I know he was gone, I don’t remember enough details. Did I do this all
for him?”
“Jake,” he said, moving closer, “are you telling me you
killed your brother?”
“I think I am. It’s
all a blur, but it explains so much. I
must have. It all fits. Oh, God, what did I do?” Jake broke down and
the tears started to flow. His body
convulsed. He slid out of the chair onto
the floor and turned, kneeling, burying his face in the seat.
“Now what?” Jake sobbed.
“Now we finish out our hour,” the doctor said, coldly. “It’s been awhile now, Jake, that I’ve asked
you to talk to your parents about Ben, to find out how they feel. I’m still waiting. Either you never talked to them, or you just
won’t tell me what your parents have said to you. It’s time for you to tell me what’s going on
with you and them.”
“Now?” Jake asked, shocked at his change of topic. “Doctor, the truth is, my parents are
dead. It was always just Ben and I. I had to take care of him.

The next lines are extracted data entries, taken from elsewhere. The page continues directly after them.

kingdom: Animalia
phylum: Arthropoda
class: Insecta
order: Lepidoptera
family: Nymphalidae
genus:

I was only a teenager, I didn’t know what I
was doing.”
“Jake, I’ve talked to your parents,” he said. “They’re not dead.”
“Well, doctor,” Jake sighed, “truth is there was no
Ben. I guess I’m, what do they call it,
a habitual liar?”
“We’ll make this your last appointment, Jake. I think we’re both done for now,” he said, as
he got up and opened his door.
Jake hung my head and started to walk out. “But can you tell me what the truth is,
doctor. Can you tell me?”
“Yes I could,” he said.
#
After the psychiatrist's last
comment, with his hand on the door knob and Jake’s body half way out the door, they
both stopped and high-fived each other. They turned to the class and
accepted their enthusiastic applause.
The professor stood up and
looked at the class. "OK, folks," he said,
"comments?"
He pointed to the first hand.
"They did a really nice
job, very plausible, very realistic. Unfortunately it was a monologue.
Jake talked the whole time. The assignment was for an engaging
dialogue. Since this is an acting class, I think Jake can be pretty good, but
we really need to see more of, uh, the guy who played the shrink before we can
evaluate him. I'm sorry, what's your name?"
The fake psychiatrist said,
"Ben, my name's Ben."
The professor jotted down
some notes in his book. It was a creative line, improvised on the spot.
He'd done an interesting thing in just a few words. Apparently only the
professor in this new class knew that his real name was Joseph.